Das harte Vorgehen der Unternehmer hatte nicht nur aktuelle konjunkturelle Gründe. Vielmehr wollten sie grundsätzlich auch gegen den staatlichen Einfluss auf die Wirtschafts- und Sozialpolitik und insbesondere das im Ersten Weltkrieg eingeführte Schlichtungswesen vorgehen. Dies war ein erster Schritt zur Abschaffung des seit 1918 entstandenen Systems von Tarifverträgen zwischen Gewerkschaften und Arbeitgeberverbänden zugunsten von betrieblichen Vereinbarungen.

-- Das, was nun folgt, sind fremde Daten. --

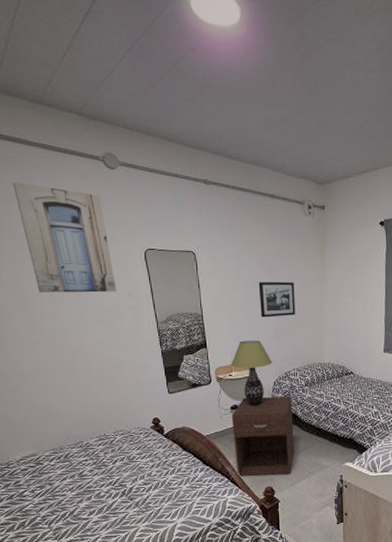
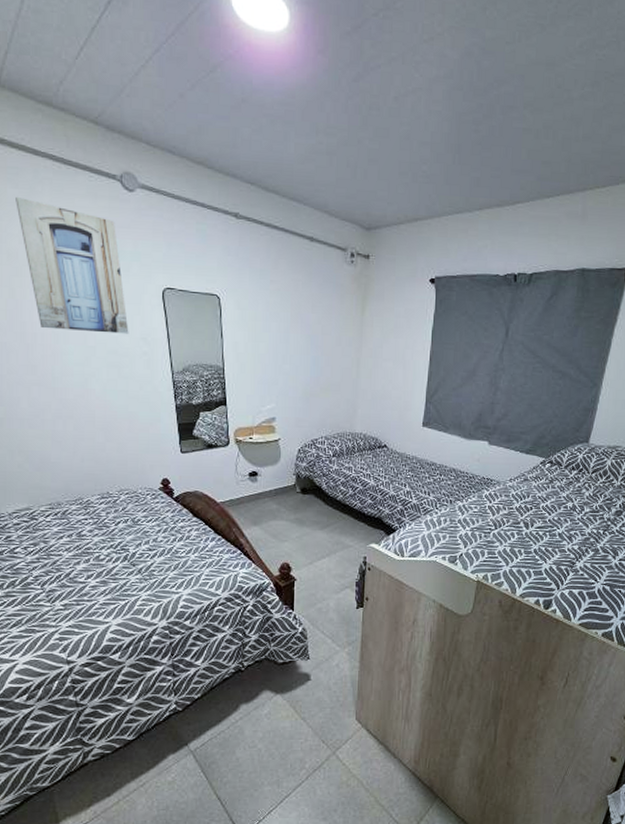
table lamp: present [231,340,272,407] -> none [252,400,298,475]
nightstand: present [231,396,295,477] -> none [249,464,317,552]
picture frame: present [258,281,296,318] -> none [288,336,329,377]

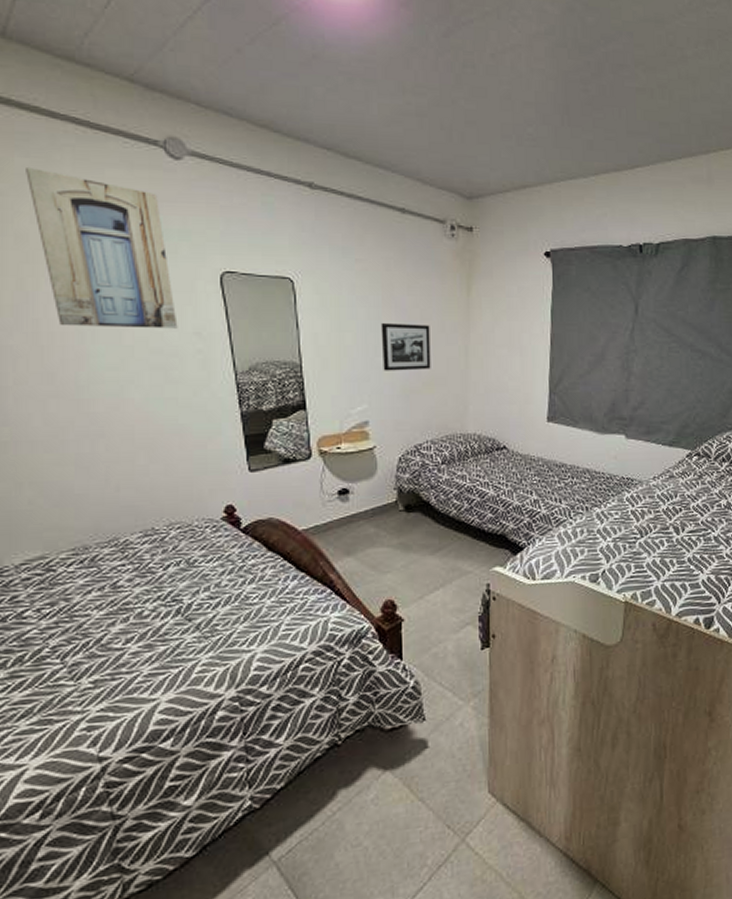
picture frame: none [288,336,329,377] -> present [380,323,431,371]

Nicht die Gewerkschaften, sondern die vom Sozialdemokraten Hermann Müller geführte Reichsregierung war der eigentliche Gegner. Max Schlenker, der Hauptgeschäftsführer von Arbeit-Nordwest sprach im nachhinein zwar einerseits von einem normalen Arbeitskampf, zu dem die Arbeitgeber gezwungen worden wären, andererseits läge der „tiefere Sinn der Arbeitsstreitigkeiten im Rhein-Ruhrgebiet (…) im Kampf für die heutige Wirtschaftsform, für eine vernunftgemäße Wirtschafts- und Sozialpolitik, Sammlung aller gleichgestimmten Kräfte zur endlichen Auseinandersetzung mit den zerstörerischen Mächten des Sozialismus.[1]. Nach seinen Worten handelte es sich „für die Eisen schaffende und Eisen verarbeitende Industrie letzten Endes um ihr Bestehen, es handelte sich für sie darum, sich gegen eine Wirtschaftsgebahrung zu stemmen, die früher oder später zum Sozialismus, wenn nicht zum Bolschewismus führen muß.“[2]

Der Ruhreisenstreit markiert damit in der Weimarer Republik eine Wendemarke in der Politik der Unternehmer von der Kooperation zur Konfrontation.

Anmerkungen

  1. zit. nach Schneider, S.139
  2. zit. nach Weisbrod, S. 455.

Literatur

  • Anselm Faust: Ruhreisenstreit. In: Nordrhein-Westfalen. Landesgeschichte im Lexikon. Red. Anselm Faust u.a., Düsseldorf 1993, S. 346f.
  • Michael Schneider: „In voller Erkenntnis der Tragweite des jetzigen Konflikts.“ Der Ruhreisenstreit 1928/29. In: Lutz Niethammer u.a. (Hrsg.): „Die Menschen machen ihre Geschichte nicht aus freien Stücken, aber sie machen sie selbst.“ Einladung zu einer Geschichte des Volkes in Nordrhein-Westfalen. Essen, 2006. S.136-139.
  • Bernd Weisbrod: Schwerindustrie in der Weimarer Republik. Interessenpolitik zwischen Stabilisierung und Krise, Hammer, Wuppertal 1978, insb. S. 415-456. ISBN 3-87294-123-2
  • Heinrich August Winkler: Weimar. Die Geschichte der ersten deutschen Demokratie. 1918-1933. München, 1983. ISBN 3-7632-4233-3 S.341f.